The State Department briefed congressional aides Monday, explaining that part of the increase in attacks can be attributed to the increase in people who are now working full time to monitor attacks. In case you were wondering—that’s 10 full-time employees up from 3 in the last report. Those numbers raise questions in themselves—3 full time employees to monitor the very thing that has this country at war? And now, only 10? One wonders how many more terrorist attacks would be recorded if they simply upped the employees…

Perhaps a better argument for why the number of attacks may have ballooned was given by a Republican congressional aide (who chose to remain anonymous). The aide argued that the numbers from the 2003 and 2004 reports cannot be equivocally compared “because we have no baseline, and certainly last year’s revised numbers offer no accurate baseline of the universe of terrorist incidents. Without that you cannot reach an accurate conclusion.” Indeed, there has been some speculation that a change in methodology may have resulted in a drastic change in numbers. If the State Department wants to justify the increase, this seems to be the issue to discuss.

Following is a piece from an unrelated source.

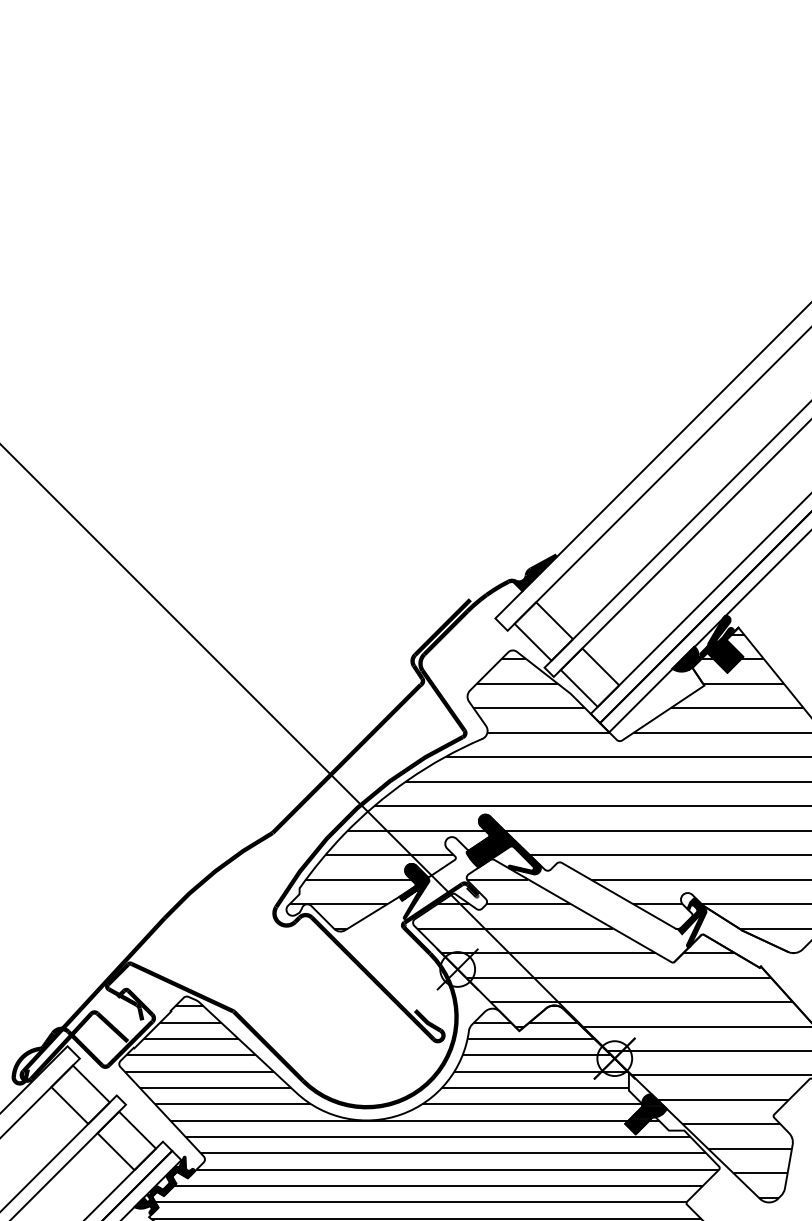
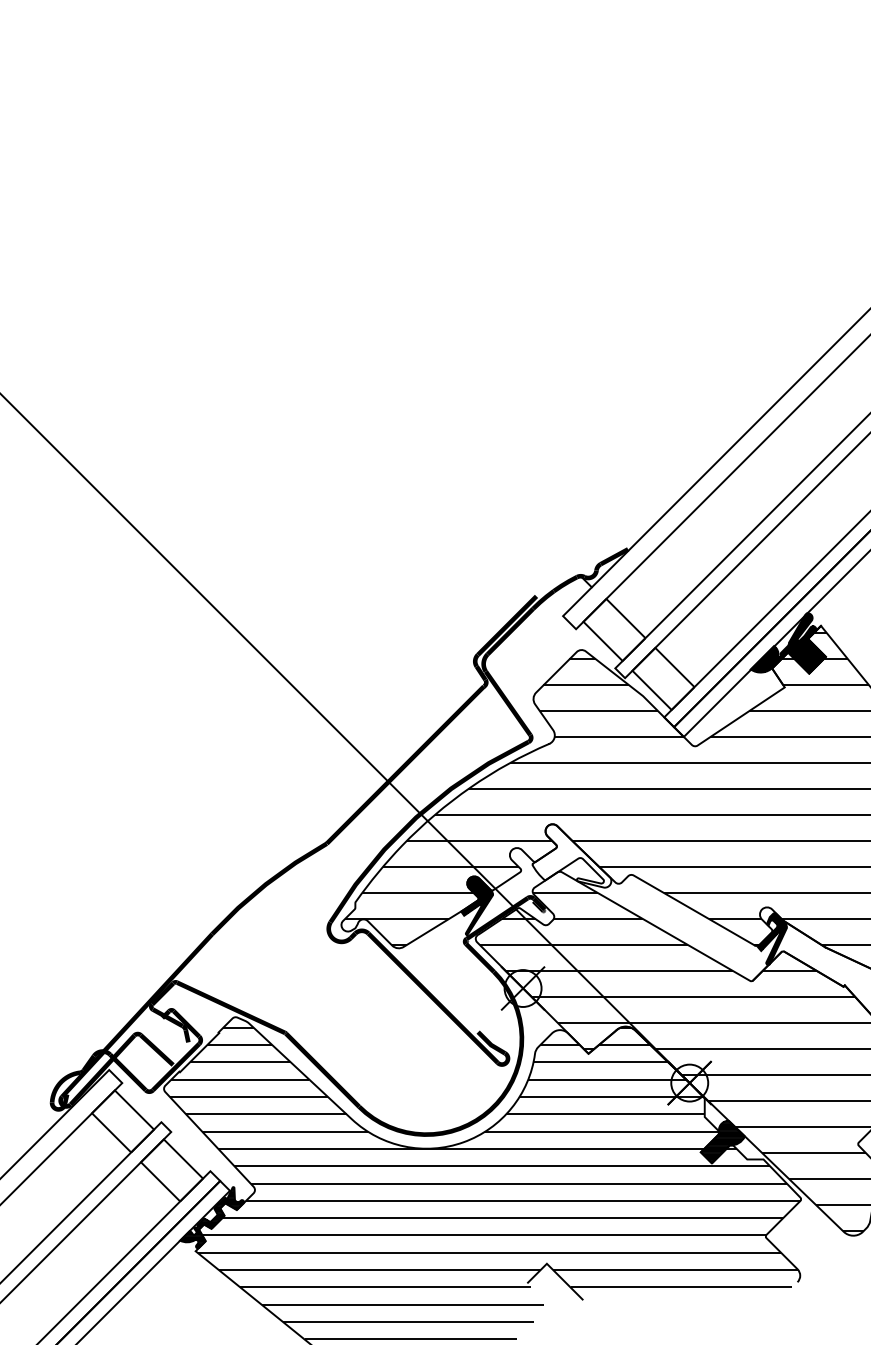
hatch: (534, 572) -> (604, 567), removed
hatch: (503, 844) -> (571, 855), removed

But that doesn’t seem to be what’s going on. Apparently anonymity is the condition of any transparent discussion on the glitches or ambiguity in the statistics. This leaves plenty of people, like former intelligence official Larry Johnson, to speculate that the State Department’s talk of “methodology” is just a code word for a way to make it look like there are less terrorist attacks so that we can convince people we’re winning the “war on terror.” Whether true or not, the State Department ended up looking pretty shady by being so reluctant to release the information they had.

Even if there’s not a conspiracy to whitewash the surge in terrorist attacks, the State Department and the NCCT need to get a handle on what their methodology is. This is not the time to be arguing over what we mean when we say “terrorism.” Aren’t we in the middle of fighting a war against it? We already fudged the 2003 report, and the 2004 report is already mired in controversy. The longer the State Department fumbles, the sketchier they look. An open dialogue on the methodology (or their lack of one) can hardly make the State Department look worse. If we don’t have a baseline, let’s establish one now.